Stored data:
________________

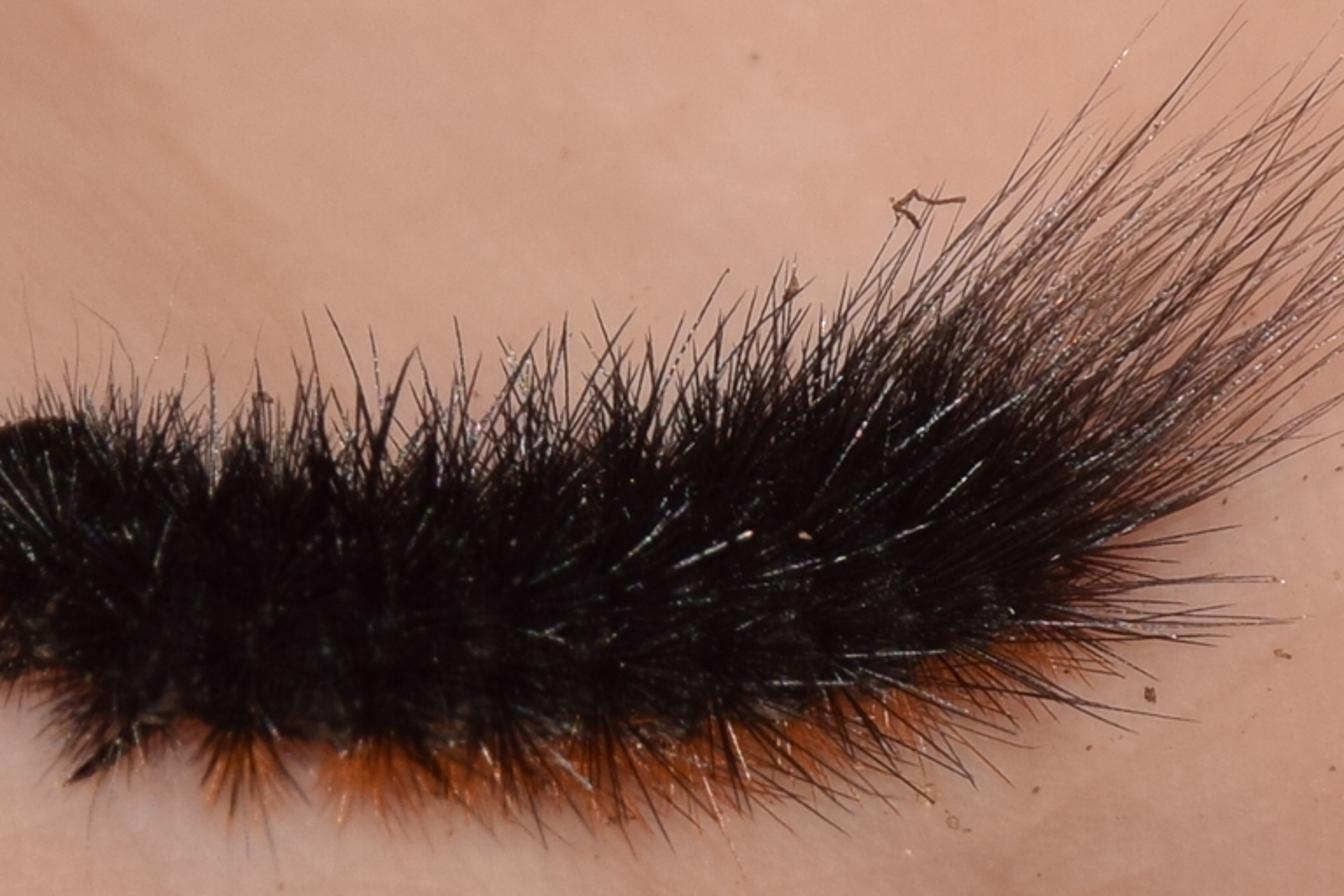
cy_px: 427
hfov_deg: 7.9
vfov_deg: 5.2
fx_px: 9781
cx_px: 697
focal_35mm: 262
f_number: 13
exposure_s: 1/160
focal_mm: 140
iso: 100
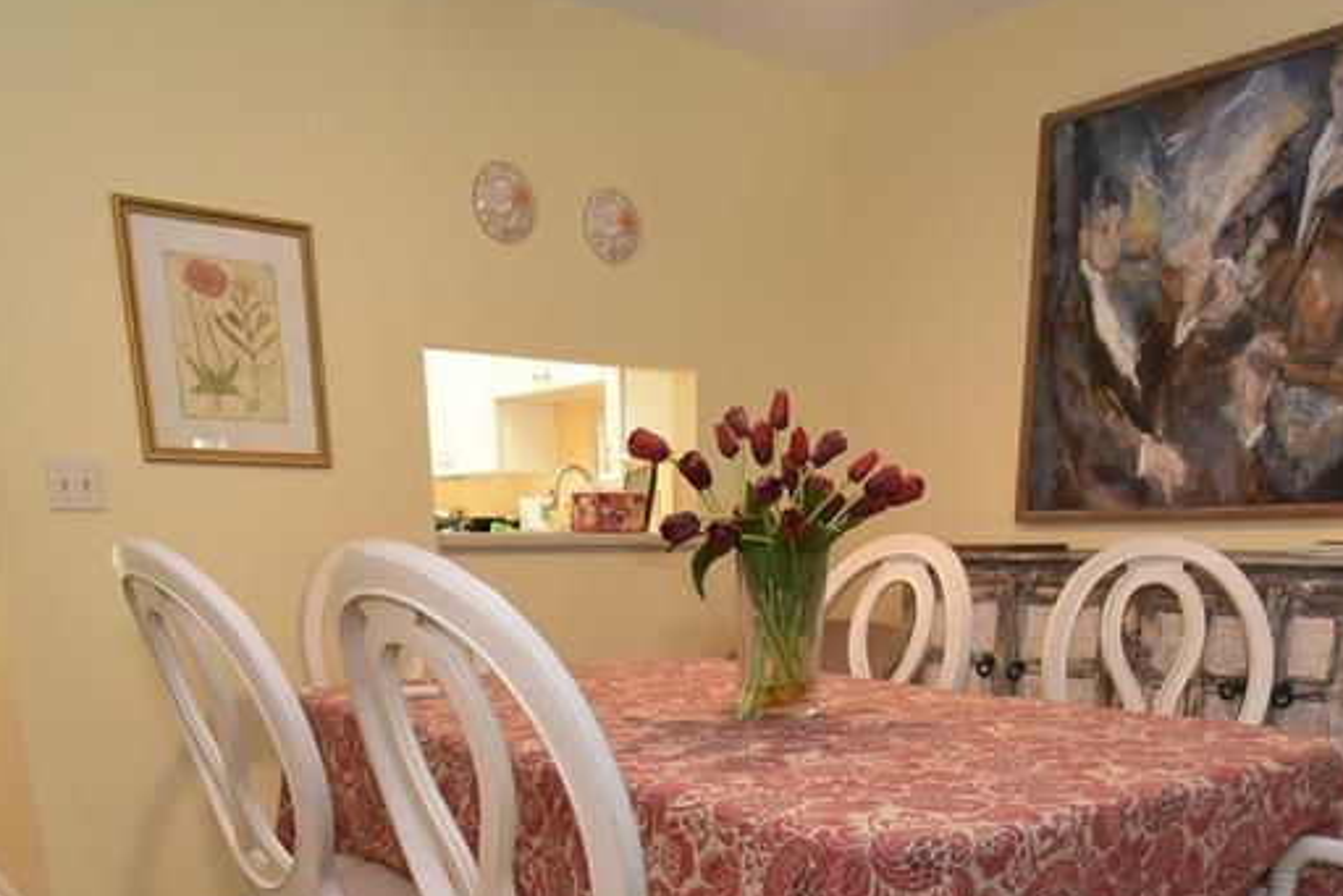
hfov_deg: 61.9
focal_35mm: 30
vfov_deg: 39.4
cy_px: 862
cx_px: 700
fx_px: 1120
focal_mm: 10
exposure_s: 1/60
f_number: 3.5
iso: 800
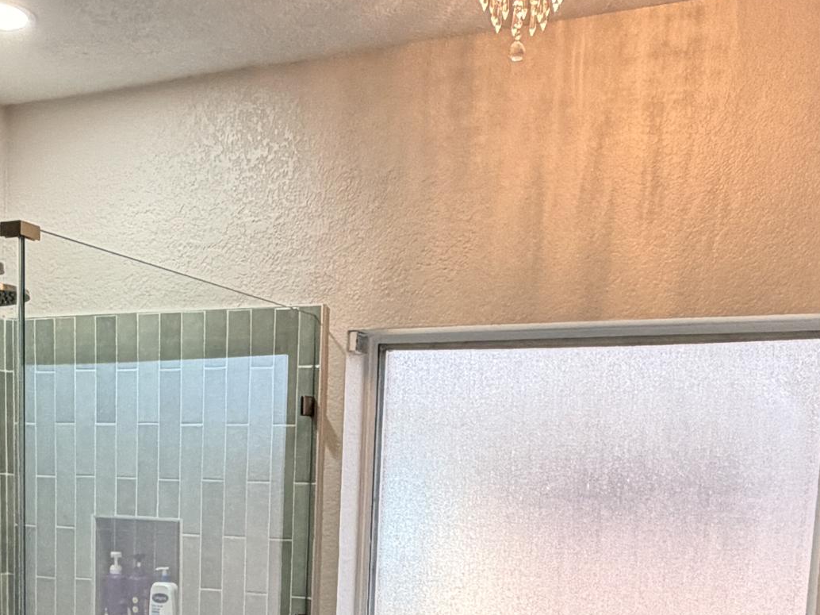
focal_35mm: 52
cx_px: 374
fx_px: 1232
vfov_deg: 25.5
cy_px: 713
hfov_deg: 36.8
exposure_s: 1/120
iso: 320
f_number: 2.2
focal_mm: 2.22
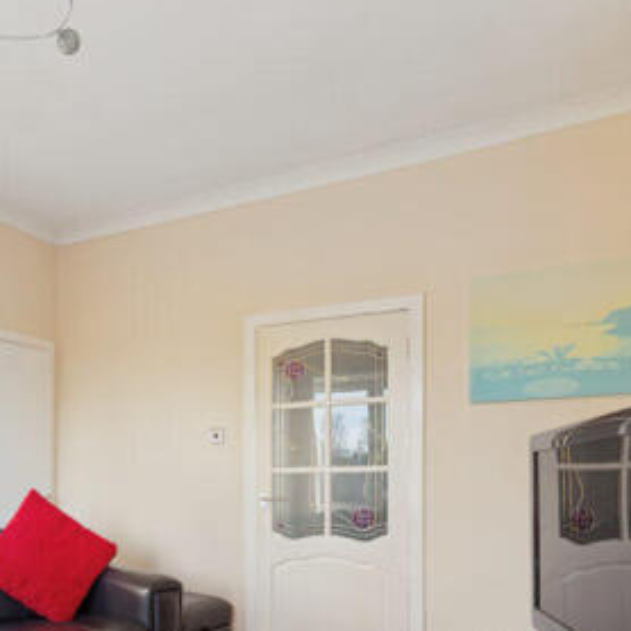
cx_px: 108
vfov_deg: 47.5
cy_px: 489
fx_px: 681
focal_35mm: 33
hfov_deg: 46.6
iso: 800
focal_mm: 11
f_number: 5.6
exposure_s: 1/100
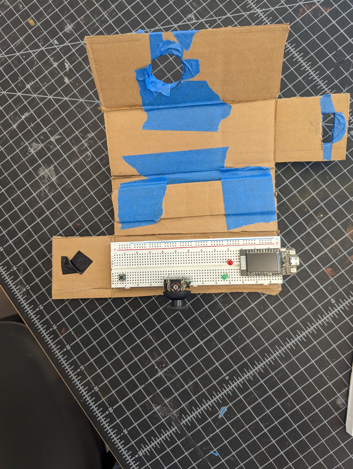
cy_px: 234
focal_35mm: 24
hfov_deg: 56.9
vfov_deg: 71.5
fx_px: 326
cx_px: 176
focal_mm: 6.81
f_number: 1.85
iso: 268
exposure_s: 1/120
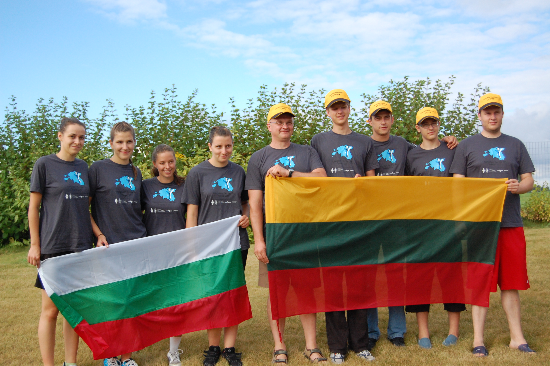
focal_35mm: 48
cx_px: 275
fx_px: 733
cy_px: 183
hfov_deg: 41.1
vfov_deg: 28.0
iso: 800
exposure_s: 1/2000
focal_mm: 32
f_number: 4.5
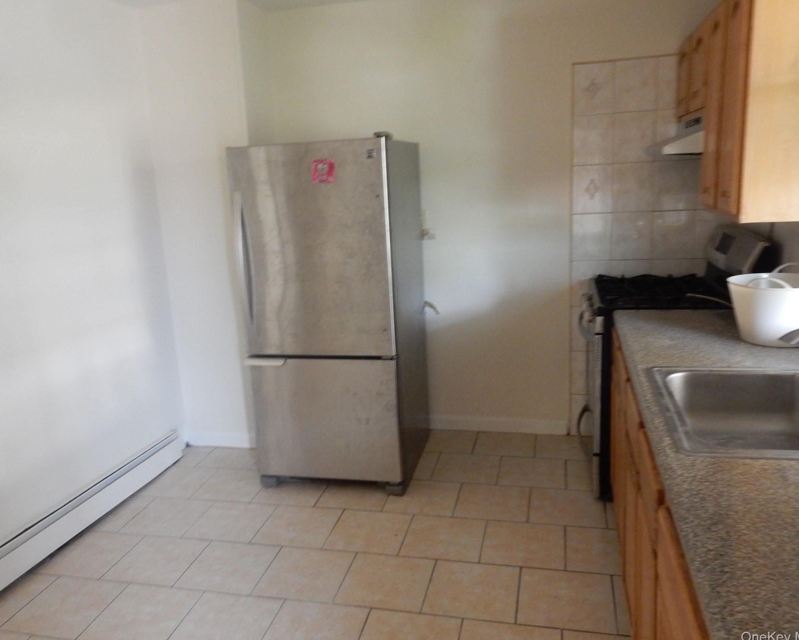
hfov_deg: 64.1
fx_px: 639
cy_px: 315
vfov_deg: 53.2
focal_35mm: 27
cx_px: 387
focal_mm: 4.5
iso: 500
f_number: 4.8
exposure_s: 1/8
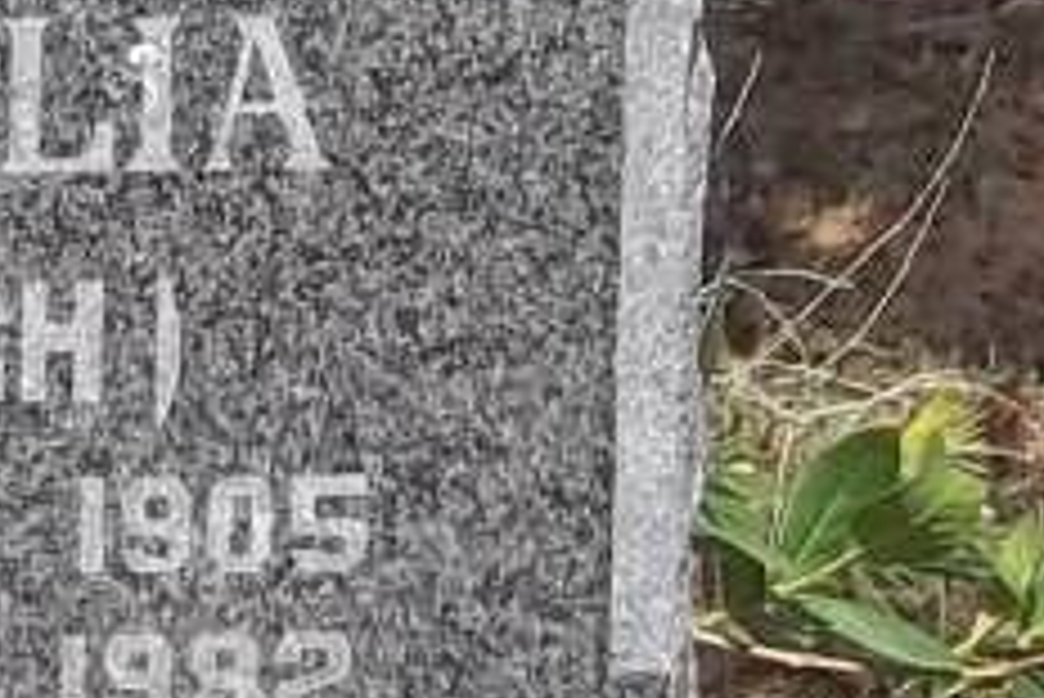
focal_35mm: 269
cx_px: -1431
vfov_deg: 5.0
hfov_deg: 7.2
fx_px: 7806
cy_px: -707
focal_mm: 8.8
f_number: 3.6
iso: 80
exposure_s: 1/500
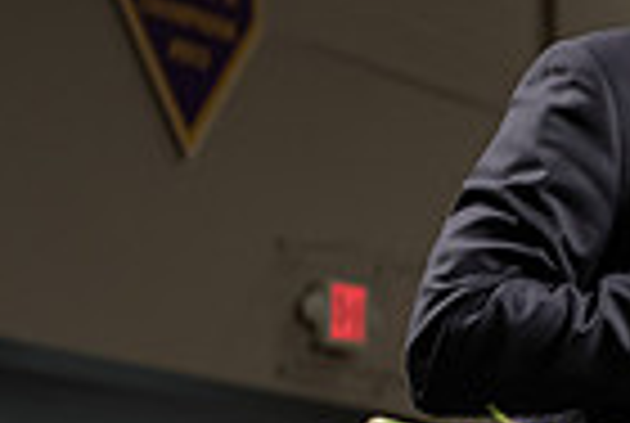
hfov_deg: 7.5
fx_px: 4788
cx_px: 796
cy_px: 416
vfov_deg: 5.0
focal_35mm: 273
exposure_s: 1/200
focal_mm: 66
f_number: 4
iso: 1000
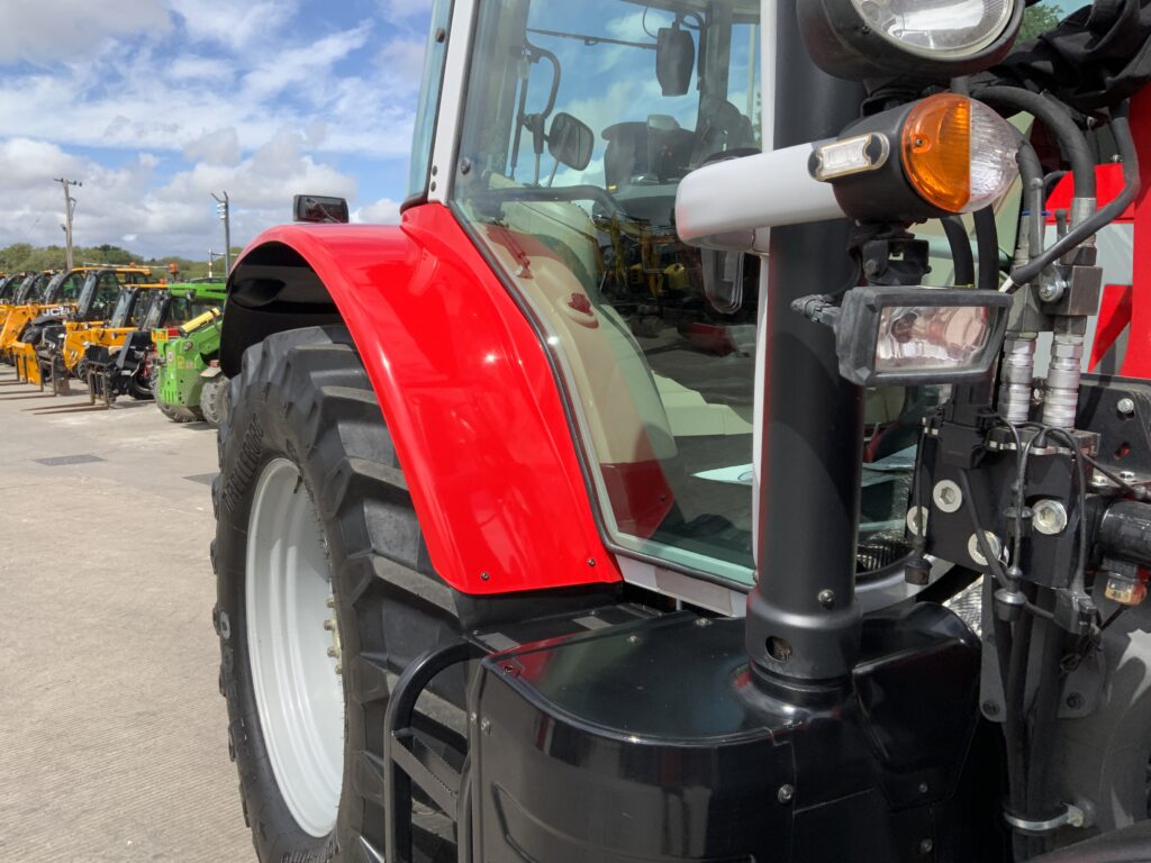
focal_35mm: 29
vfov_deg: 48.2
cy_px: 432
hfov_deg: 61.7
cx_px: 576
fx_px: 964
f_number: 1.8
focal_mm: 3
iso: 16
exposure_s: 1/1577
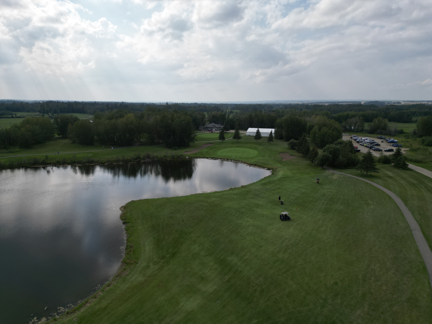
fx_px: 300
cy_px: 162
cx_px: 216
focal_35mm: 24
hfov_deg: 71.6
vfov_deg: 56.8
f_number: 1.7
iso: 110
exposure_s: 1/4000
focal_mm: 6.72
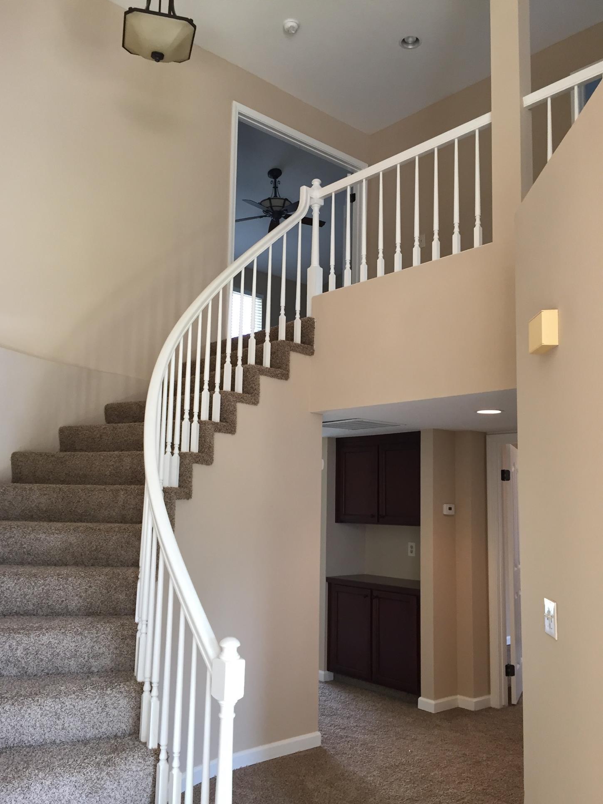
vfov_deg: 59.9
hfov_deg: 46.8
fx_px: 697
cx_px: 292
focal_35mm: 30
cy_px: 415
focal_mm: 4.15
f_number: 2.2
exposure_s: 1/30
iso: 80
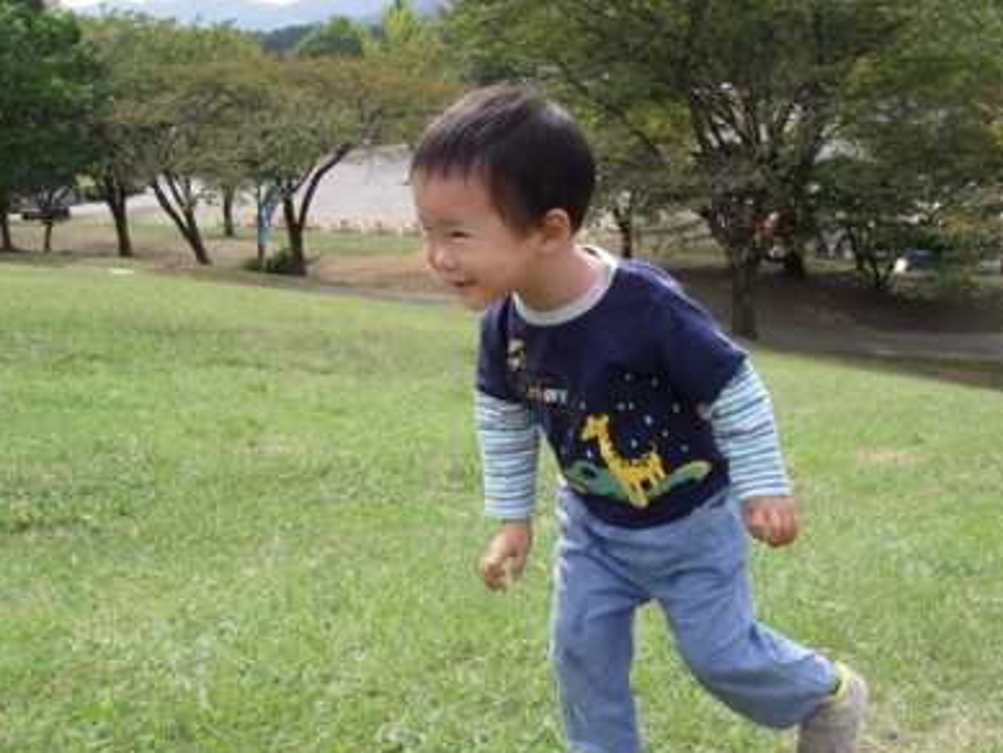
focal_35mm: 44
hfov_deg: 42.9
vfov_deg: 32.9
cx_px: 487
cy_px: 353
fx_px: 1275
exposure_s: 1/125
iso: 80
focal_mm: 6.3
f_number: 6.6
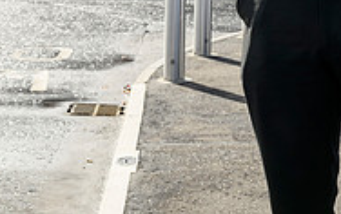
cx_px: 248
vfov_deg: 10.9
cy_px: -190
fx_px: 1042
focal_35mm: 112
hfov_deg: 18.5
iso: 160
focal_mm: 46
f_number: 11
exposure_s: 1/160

________________

What you have to do:
If an entry contains an image, print the rest of that entry exactly and leave the image out.

Exercise result:
cy_px: 427
hfov_deg: 7.9
vfov_deg: 5.2
fx_px: 9781
cx_px: 697
focal_35mm: 262
f_number: 13
exposure_s: 1/160
focal_mm: 140
iso: 100
hfov_deg: 61.9
focal_35mm: 30
vfov_deg: 39.4
cy_px: 862
cx_px: 700
fx_px: 1120
focal_mm: 10
exposure_s: 1/60
f_number: 3.5
iso: 800
focal_35mm: 52
cx_px: 374
fx_px: 1232
vfov_deg: 25.5
cy_px: 713
hfov_deg: 36.8
exposure_s: 1/120
iso: 320
f_number: 2.2
focal_mm: 2.22
cx_px: 108
vfov_deg: 47.5
cy_px: 489
fx_px: 681
focal_35mm: 33
hfov_deg: 46.6
iso: 800
focal_mm: 11
f_number: 5.6
exposure_s: 1/100
cy_px: 234
focal_35mm: 24
hfov_deg: 56.9
vfov_deg: 71.5
fx_px: 326
cx_px: 176
focal_mm: 6.81
f_number: 1.85
iso: 268
exposure_s: 1/120
focal_35mm: 48
cx_px: 275
fx_px: 733
cy_px: 183
hfov_deg: 41.1
vfov_deg: 28.0
iso: 800
exposure_s: 1/2000
focal_mm: 32
f_number: 4.5
hfov_deg: 64.1
fx_px: 639
cy_px: 315
vfov_deg: 53.2
focal_35mm: 27
cx_px: 387
focal_mm: 4.5
iso: 500
f_number: 4.8
exposure_s: 1/8
focal_35mm: 269
cx_px: -1431
vfov_deg: 5.0
hfov_deg: 7.2
fx_px: 7806
cy_px: -707
focal_mm: 8.8
f_number: 3.6
iso: 80
exposure_s: 1/500
hfov_deg: 7.5
fx_px: 4788
cx_px: 796
cy_px: 416
vfov_deg: 5.0
focal_35mm: 273
exposure_s: 1/200
focal_mm: 66
f_number: 4
iso: 1000
focal_35mm: 29
vfov_deg: 48.2
cy_px: 432
hfov_deg: 61.7
cx_px: 576
fx_px: 964
f_number: 1.8
focal_mm: 3
iso: 16
exposure_s: 1/1577
fx_px: 300
cy_px: 162
cx_px: 216
focal_35mm: 24
hfov_deg: 71.6
vfov_deg: 56.8
f_number: 1.7
iso: 110
exposure_s: 1/4000
focal_mm: 6.72
vfov_deg: 59.9
hfov_deg: 46.8
fx_px: 697
cx_px: 292
focal_35mm: 30
cy_px: 415
focal_mm: 4.15
f_number: 2.2
exposure_s: 1/30
iso: 80
focal_35mm: 44
hfov_deg: 42.9
vfov_deg: 32.9
cx_px: 487
cy_px: 353
fx_px: 1275
exposure_s: 1/125
iso: 80
focal_mm: 6.3
f_number: 6.6
cx_px: 248
vfov_deg: 10.9
cy_px: -190
fx_px: 1042
focal_35mm: 112
hfov_deg: 18.5
iso: 160
focal_mm: 46
f_number: 11
exposure_s: 1/160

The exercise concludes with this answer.